start SUPPLIED MATERIAL

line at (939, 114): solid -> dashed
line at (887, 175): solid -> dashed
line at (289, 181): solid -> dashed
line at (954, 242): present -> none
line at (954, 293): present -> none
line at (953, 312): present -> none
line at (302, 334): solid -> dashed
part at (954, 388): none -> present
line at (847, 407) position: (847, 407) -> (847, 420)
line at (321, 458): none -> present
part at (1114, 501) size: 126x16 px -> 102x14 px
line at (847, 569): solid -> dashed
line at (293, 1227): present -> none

end SUPPLIED MATERIAL
start SUPPLIED MATERIAL

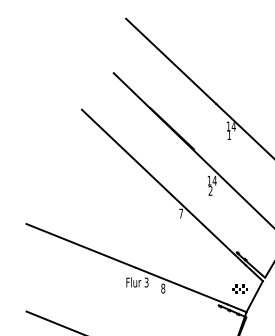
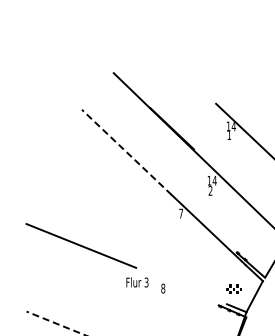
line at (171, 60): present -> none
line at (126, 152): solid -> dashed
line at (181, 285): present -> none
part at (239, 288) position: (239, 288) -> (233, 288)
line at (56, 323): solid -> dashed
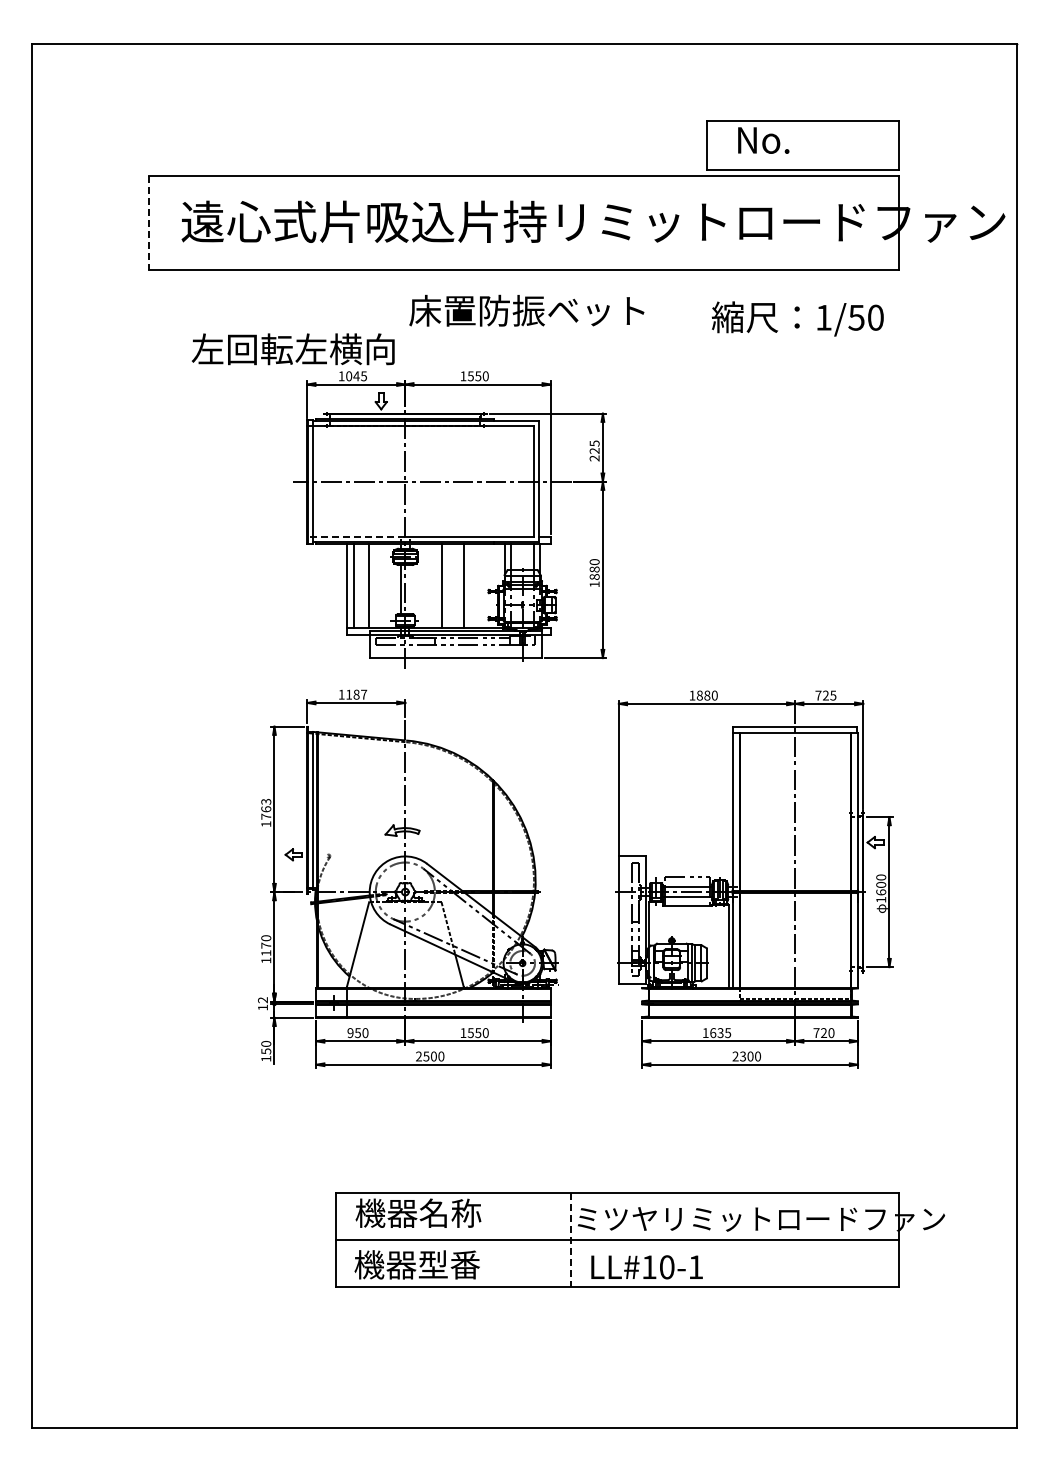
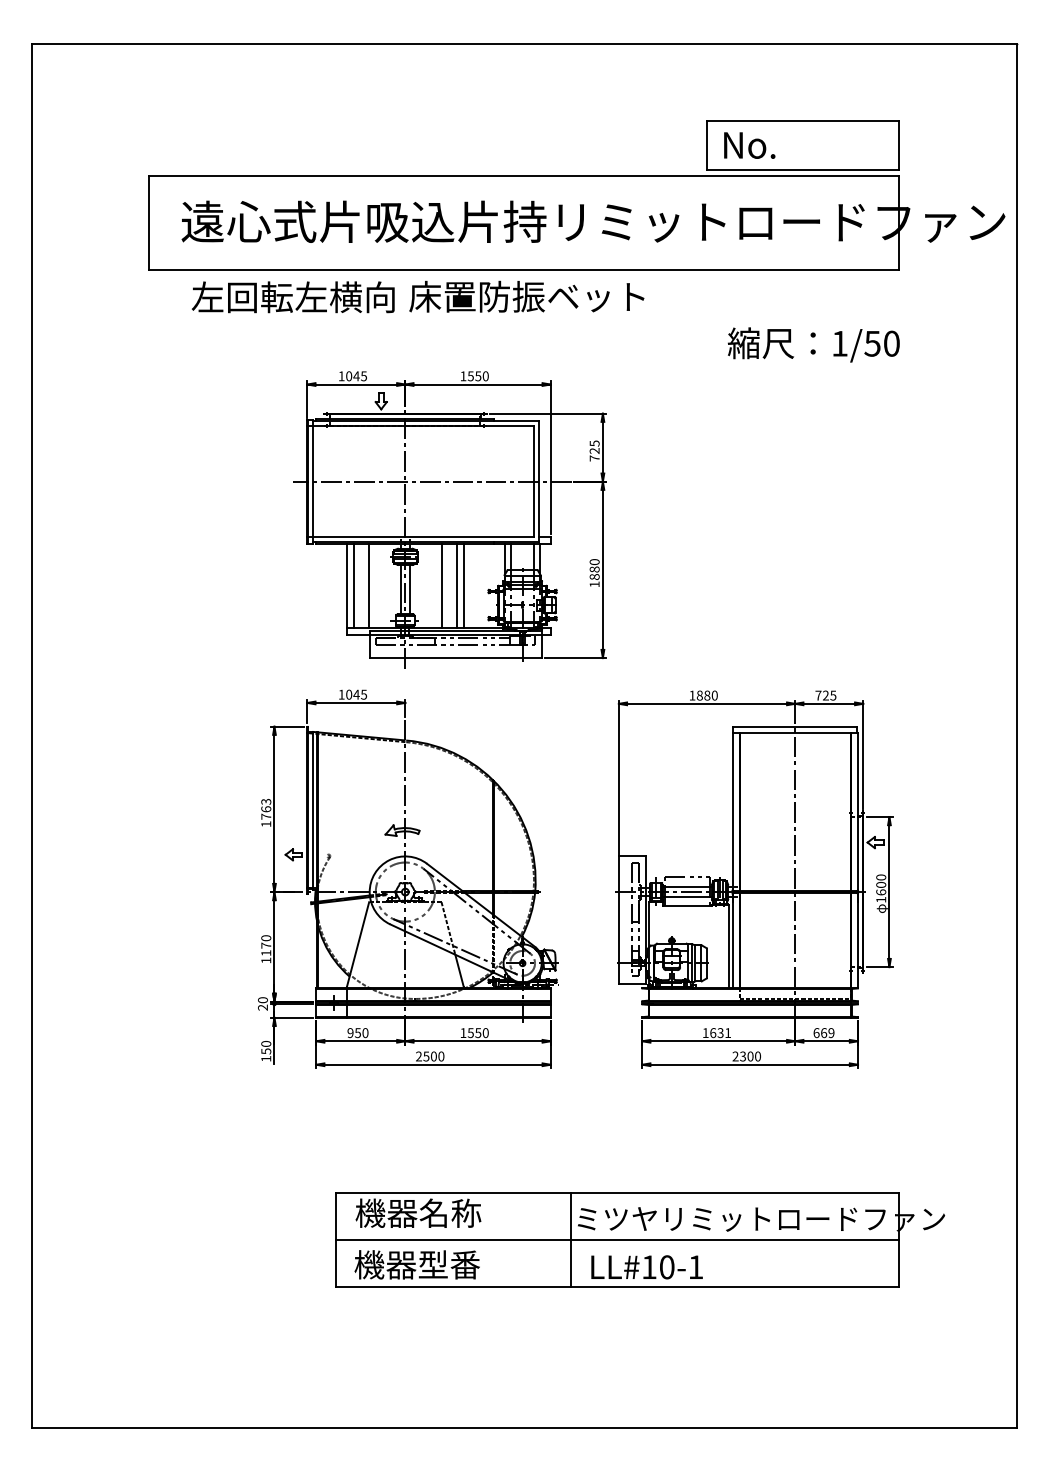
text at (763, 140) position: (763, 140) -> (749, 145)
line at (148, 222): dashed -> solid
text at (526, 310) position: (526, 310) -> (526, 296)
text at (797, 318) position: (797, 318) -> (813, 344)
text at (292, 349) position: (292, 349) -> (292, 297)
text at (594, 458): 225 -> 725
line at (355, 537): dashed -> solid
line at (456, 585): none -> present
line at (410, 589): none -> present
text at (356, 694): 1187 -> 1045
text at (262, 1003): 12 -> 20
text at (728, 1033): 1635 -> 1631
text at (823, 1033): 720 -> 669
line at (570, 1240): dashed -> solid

end SUPPLIED MATERIAL

Convert the part of the material that opens with the line containing "line at (939, 114): solid -> dashed" and closes with the line containing "line at (293, 1227): present -> none" into a JSON list of strings, one string per line, leaving out blank lines.

* RESPONSE TO THIS EXERCISE
[
  "line at (939, 114): solid -> dashed",
  "line at (887, 175): solid -> dashed",
  "line at (289, 181): solid -> dashed",
  "line at (954, 242): present -> none",
  "line at (954, 293): present -> none",
  "line at (953, 312): present -> none",
  "line at (302, 334): solid -> dashed",
  "part at (954, 388): none -> present",
  "line at (847, 407) position: (847, 407) -> (847, 420)",
  "line at (321, 458): none -> present",
  "part at (1114, 501) size: 126x16 px -> 102x14 px",
  "line at (847, 569): solid -> dashed",
  "line at (293, 1227): present -> none"
]